The Buffalo News reports an 18-month pilot program at the Peace Bridge and at an international crossing in Washington state will be monitored to see if traffic flow can be improved without compromising security.
Activists seeking to scale down the planned expansion of the Peace Bridge inspection plaza on Buffalo's west side have pleaded to federal authorities to use the spacious Fort Erie plaza for some or all of its inspection procedures.
Rep. Brian Higgins says pre-inspection will help open up the traffic bottleneck that so often occurs on the bridge, allowing for a freer flow of goods and people between the two nations.
"It is a mess up there. You have a very small footprint for a lot of activity," Higgins said Tuesday. "This is way, administratively, of trying to make more efficient the flow of traffic between the United States and Canada."
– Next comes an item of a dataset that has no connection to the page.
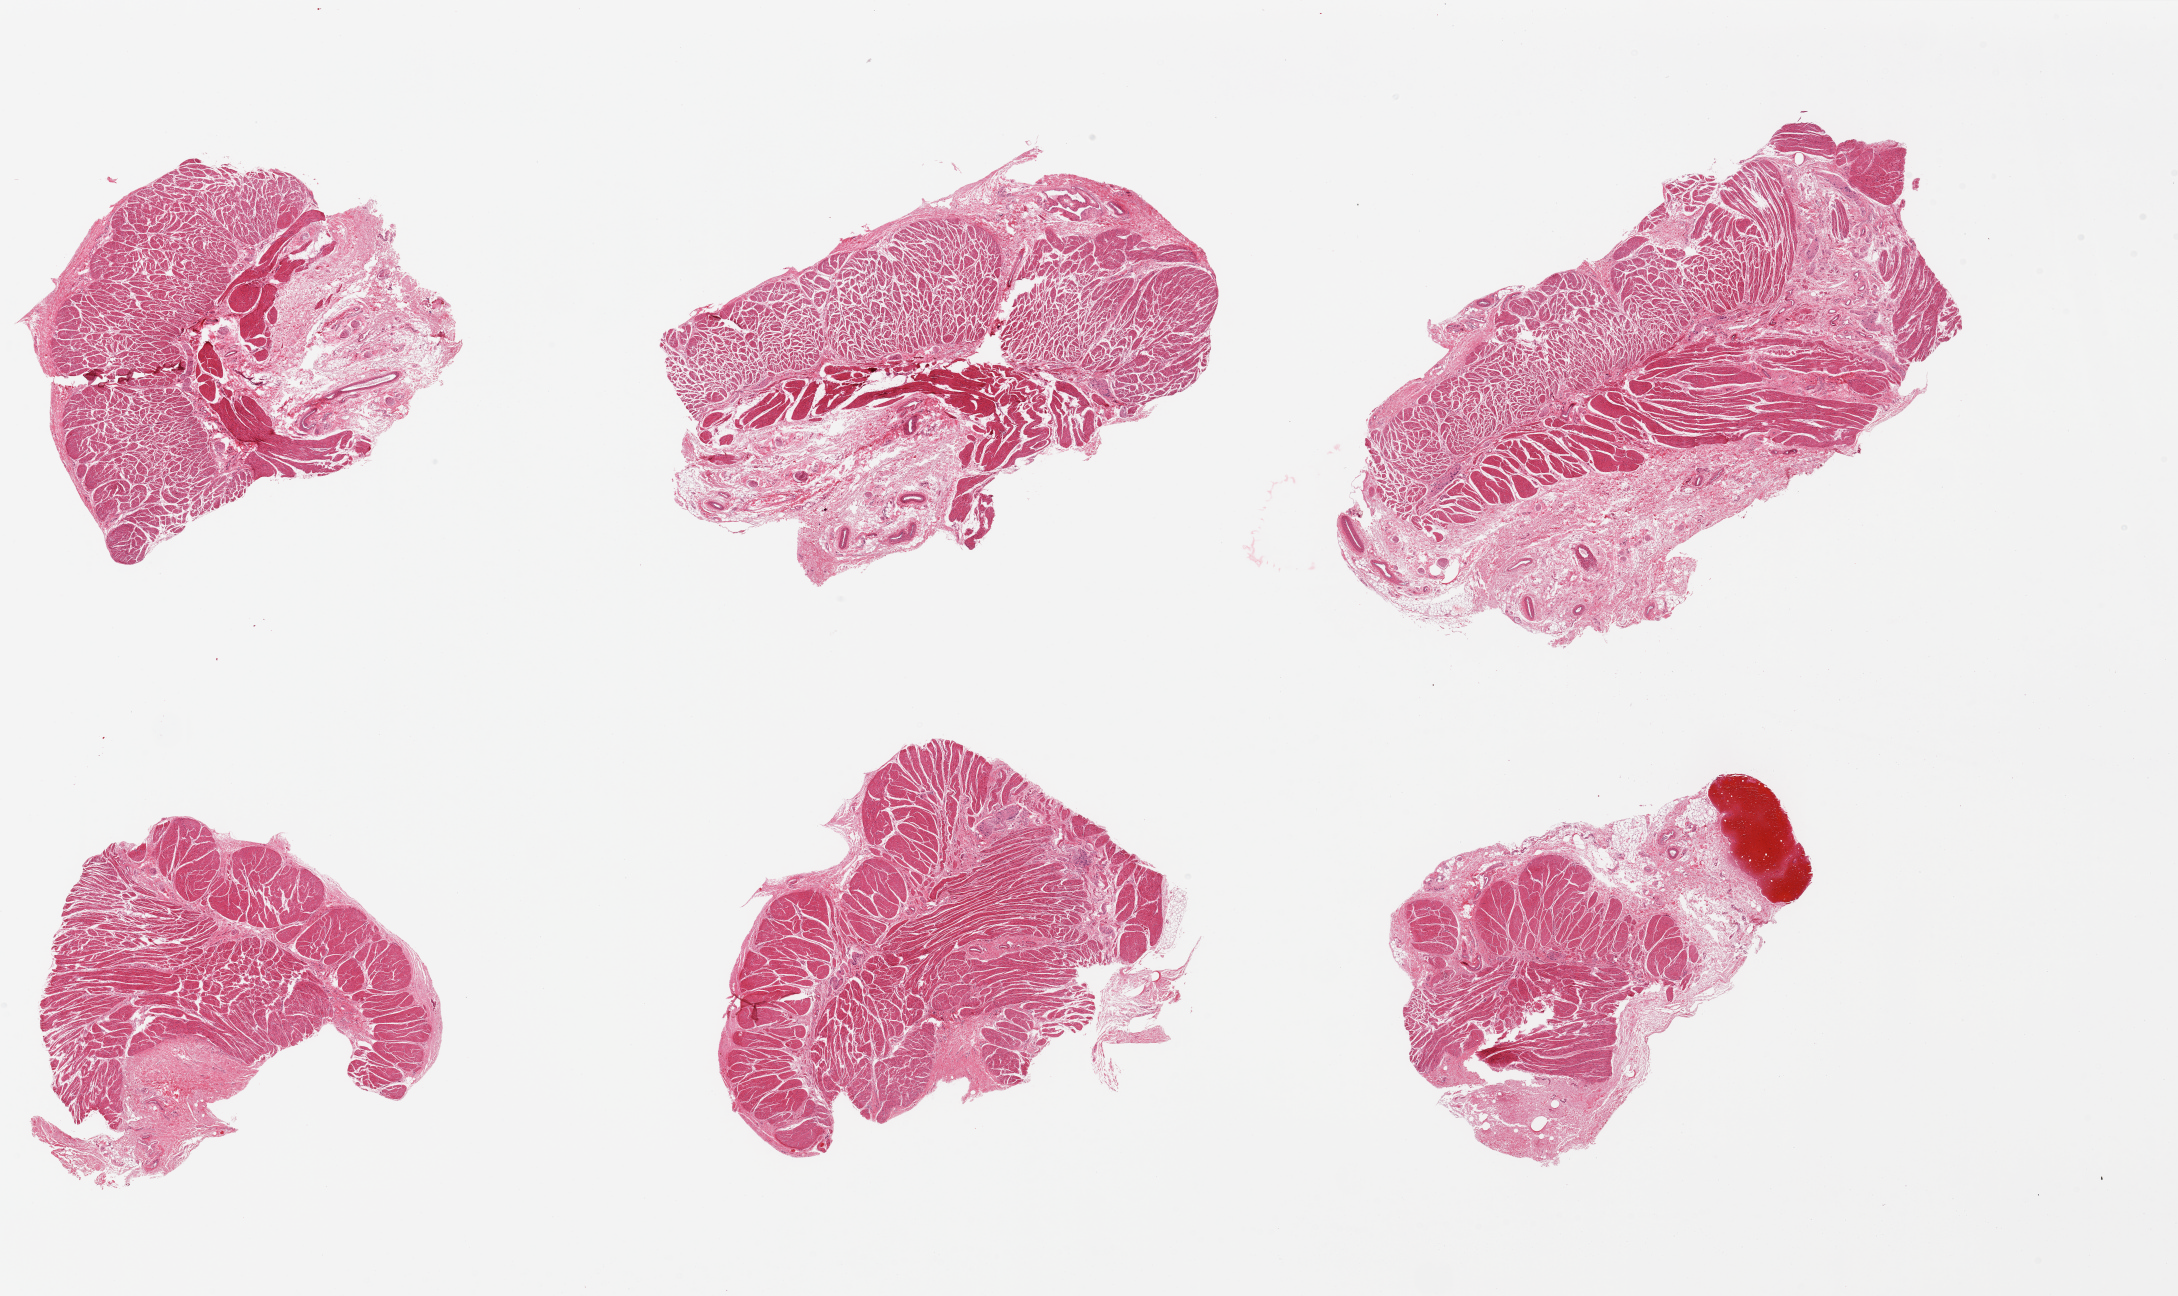
Whole-slide image, hematoxylin and eosin (H&E) stain, shown as a low-resolution overview of the whole scanned area (about 34.5 x 20.5 mm, acquisition: 20x scan), PAXgene-fixed, paraffin-embedded tissue, sampled site (target tissue): esophageal muscle, tissue donor sample. Male donor.
Pathologist's review note for this sample: 6 pieces, all muscularis, adherent nubbins of fat on most.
"It's good for the economy, it's good for transportation purposes, and it's also very good for the environment and air quality. It's idling diesel engines that are stuck on the bridge and stuck on the plaza that trigger asthma in kids."
Buffalo and Fort Erie Public Bridge Authority Chairman Sam Hoyt says, in a statement, the authority is extremely supportive of commercial pre-inspection and hopes to see the pilot phase implemented quickly.
The program is expected to begin in December. At the end of the 18 months, an assessment will be made as to whether the change should be permanent.